The Phoenician juniper is a very slowly growing species but is also much long-lived; its wood is hard, compact, differentiated, fine-grained, resinous; it is appreciated in cabinet making and has been used for the fabrication of pencils.
In Libya the young branches of the Juniperus phoenicea (with 2-3 % of a very toxic essential oil containing pinene, sabinene, sabinol, geraniol, tannins, etc.), as well as the small branches of the Savin juniper (Juniperus sabina) having a strong emmenagogic action and stimulant of the uterine contractions, are used by the local populations for procuring an abortion with extremely serious risk for the health seen that they cause burning and irritation of the oro-pharyngeal mucosae and of the stomach with nausea, vomiting, violent abdominal pains, headache, haemorrhagic nephritis and muscle cramps.
From the botanical section Sabina have been introduced in some countries also exotic species such as the Eastern juniper (Juniperus virginiana) native to North America, introduced in Europe in 1664, utilized as ornamental plant whose wood is employed for making pools, floors, extraction of essential oil, etc.

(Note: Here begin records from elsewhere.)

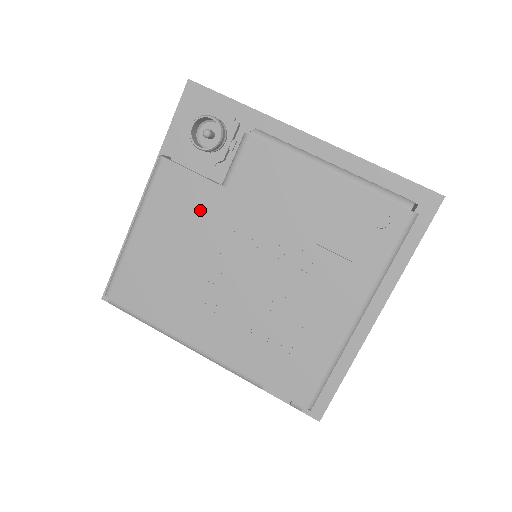
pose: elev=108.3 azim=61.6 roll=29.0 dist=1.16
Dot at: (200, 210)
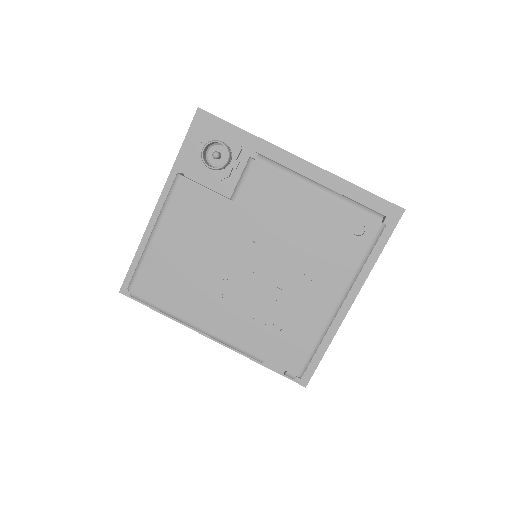
Dot at: (212, 220)
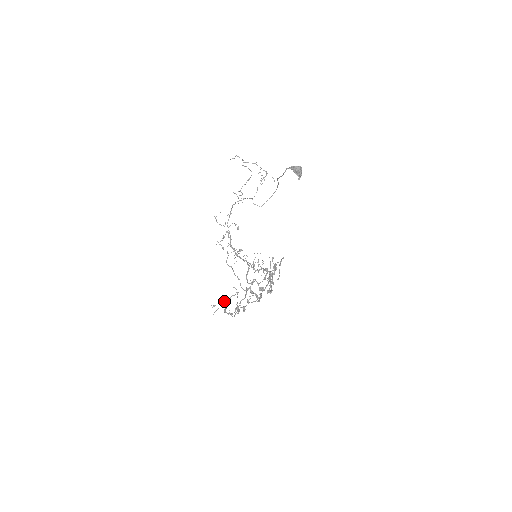
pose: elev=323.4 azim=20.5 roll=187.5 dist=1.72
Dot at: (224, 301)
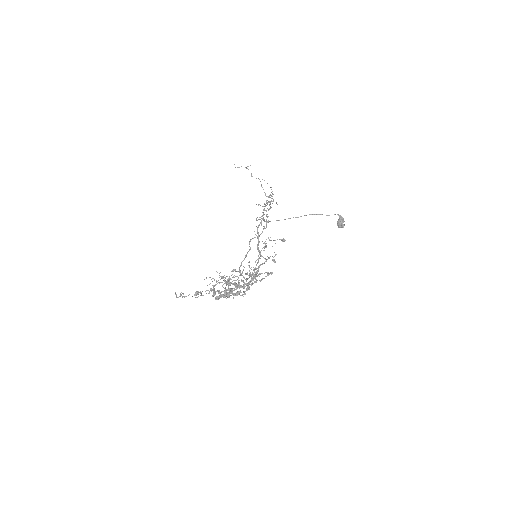
Dot at: (246, 273)
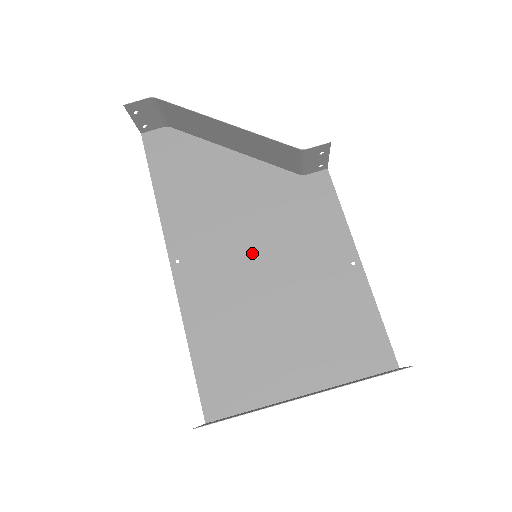
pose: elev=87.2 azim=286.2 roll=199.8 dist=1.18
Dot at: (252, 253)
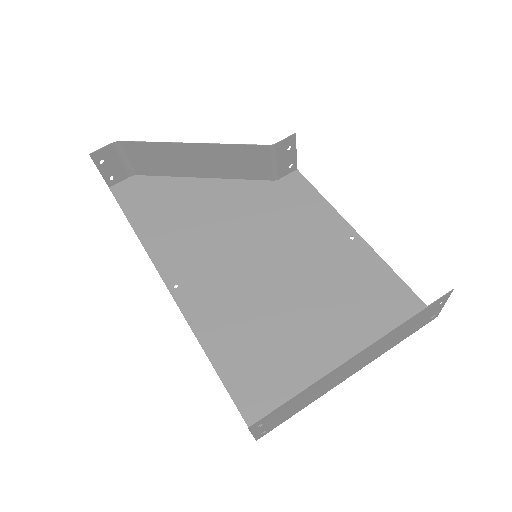
Dot at: (251, 257)
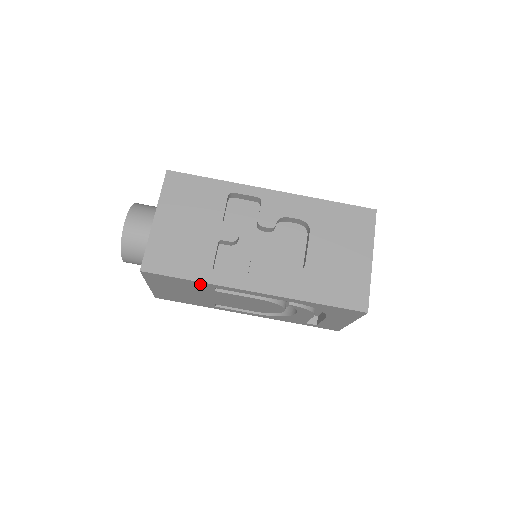
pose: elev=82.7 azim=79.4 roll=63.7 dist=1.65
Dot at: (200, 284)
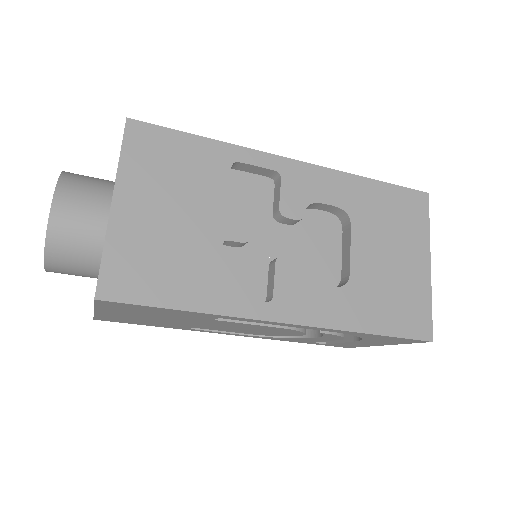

Always in the parks and in the gardens are cultivated also Juniperus chinensis (from China) and Juniperus excelsa (from Balkans, Asia Minor and Caucasus).
Synonyms: Juniperus lycia L. (1753); Oxycedrus licia Garsault (1764); Juniperus phoenicea var. lobelii Guss. (1826); Juniperus phoenicea fo. megalocarpa Maire (1941); Juniperus turbinata Guss. (1844); Juniperis oophora Kunze (1846); Juniperus phoenicea var. lycia (L.) St.-Lag. (1847); Juniperus phoenicea var. sclerocarpa Endl. (1847); Juniperus myosuros Sénécl. (1854); Juniperus bacciformis Carrière (1855); Juniperus phoenicea var. pyramidalis Carrière (1855); Sabina bacciformis (Carrière) Antoine (1857); Sabina lycia (L.) Antoine (1857); Sabina phoenicea (L.) Antoine (1857); Juniperus langoldiana Gordon (1862); Juniperus malacocarpa Carrière (1867); Cupressus tetragona Humb. & Bonpl. ex Carrière (1867); Juniperus phoenicea var. turbinate (Guss.) Parl. (1868); Juniperus phoenicea subsp. turbinata (Guss.) Nyman (1881); Cupressus devoniana Beissn. (1891); Juniperus myurus Beissn. (1891); Juniperus phoenicea var. prostrata Willk. (1893); Sabinella phoenicea (L.) Nakai (1938); Juniperus phoenicea subsp. eumediterranea P. Lebreton & Thivend (1981); Juniperus turbinata subsp. canariensis (Guyot & Manthou) Rivas Mart.,Wildpred & P. Pérez (1993).